Chapter 5 aims to implement the organ dose-estimation framework in clinical practice to develop an organ dose-monitoring program based on a commercial software (Dose Watch, GE Healthcare, Waukesha, WI). In the first phase of the study we focused on body CT examinations, and so the patient’s major body landmark information was extracted from the patient scout image in order to match clinical patients against a computational phantom in the library. The organ dose coefficients were estimated based on CT protocol and patient size as reported in Chapter 3. The exam CTDIvol, DLP, and TCM profiles were extracted and used to quantify the radiation field using the convolution technique proposed in Chapter 4.

With effective methods to predict and monitor organ dose, Chapters 6 aims to develop and validate improved measurement techniques for image quality assessment. Chapter 6 outlines the method that was developed to assess and predict quantum noise in clinical body CT images.
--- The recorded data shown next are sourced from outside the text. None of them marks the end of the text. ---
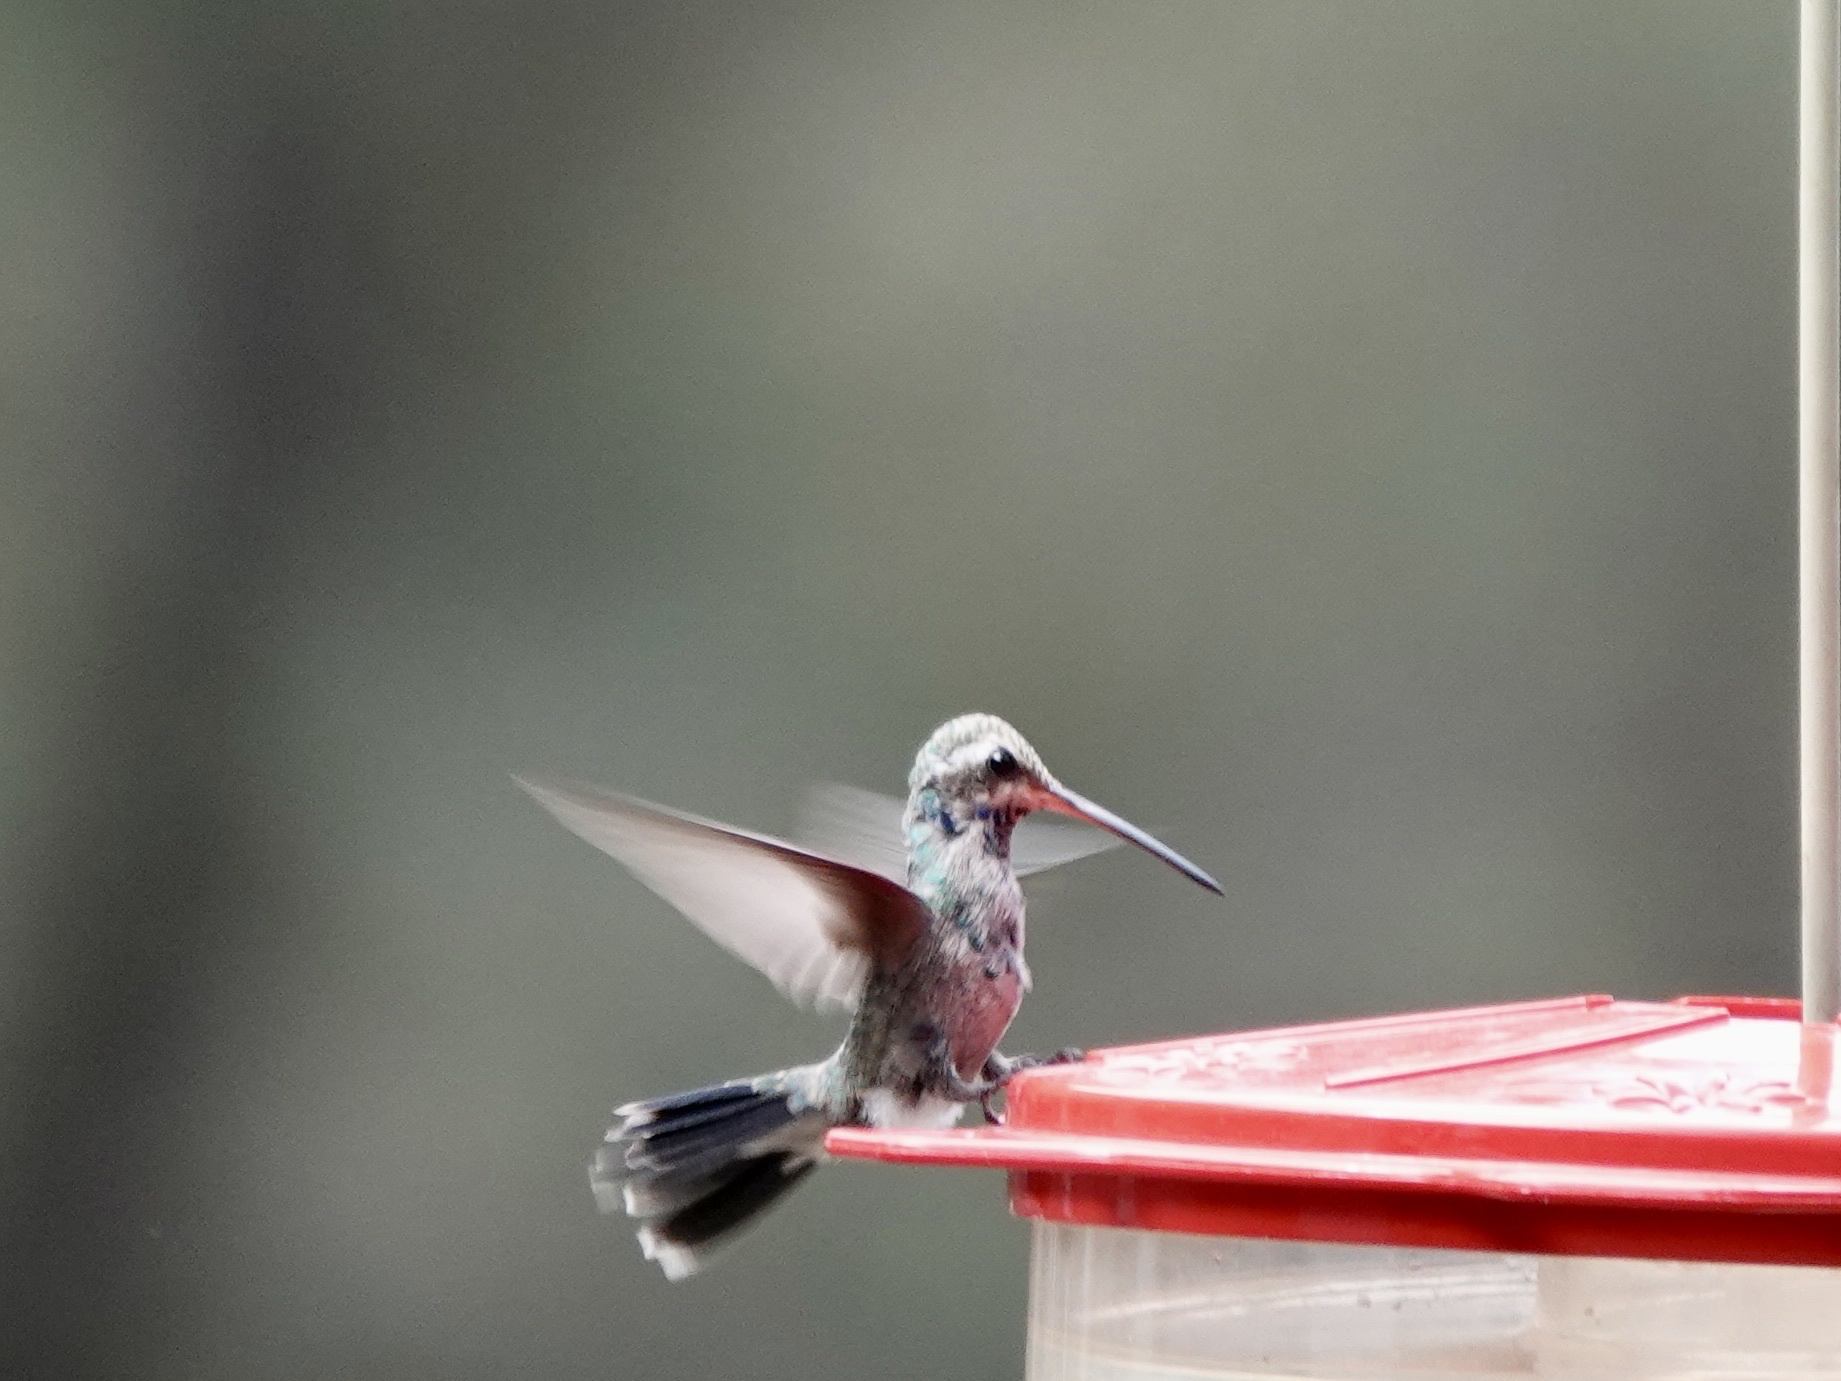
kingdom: Animalia
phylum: Chordata
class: Aves
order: Apodiformes
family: Trochilidae
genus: Cynanthus
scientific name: Cynanthus latirostris
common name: Broad-billed hummingbird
Compared with previous phantom-based studies, this study accurately assessed the quantum noise in clinical images and further validated the correspondence between phantom-based measurements and the expected clinical image quality as a function of patient size and scanner attributes.

Chapter 7 aims to develop a practical strategy to generate hybrid CT images and assess the impact of dose reduction on diagnostic confidence for the diagnosis of acute pancreatitis. The general strategy is (1) to simulate synthetic CT images at multiple reduced-dose levels from clinical datasets using an image-based noise addition technique; (2) to develop quantitative and observer-based methods to validate the realism of simulated low-dose images; (3) to perform multi-reader observer studies on the low-dose image series to assess the impact of dose reduction on the diagnostic confidence for multiple diagnostic tasks; and (4) to determine the dose operating point for clinical CT examinations based on the minimum diagnostic performance to achieve protocol optimization.

Chapter 8 concludes the thesis with a summary of accomplished work and a discussion about future research.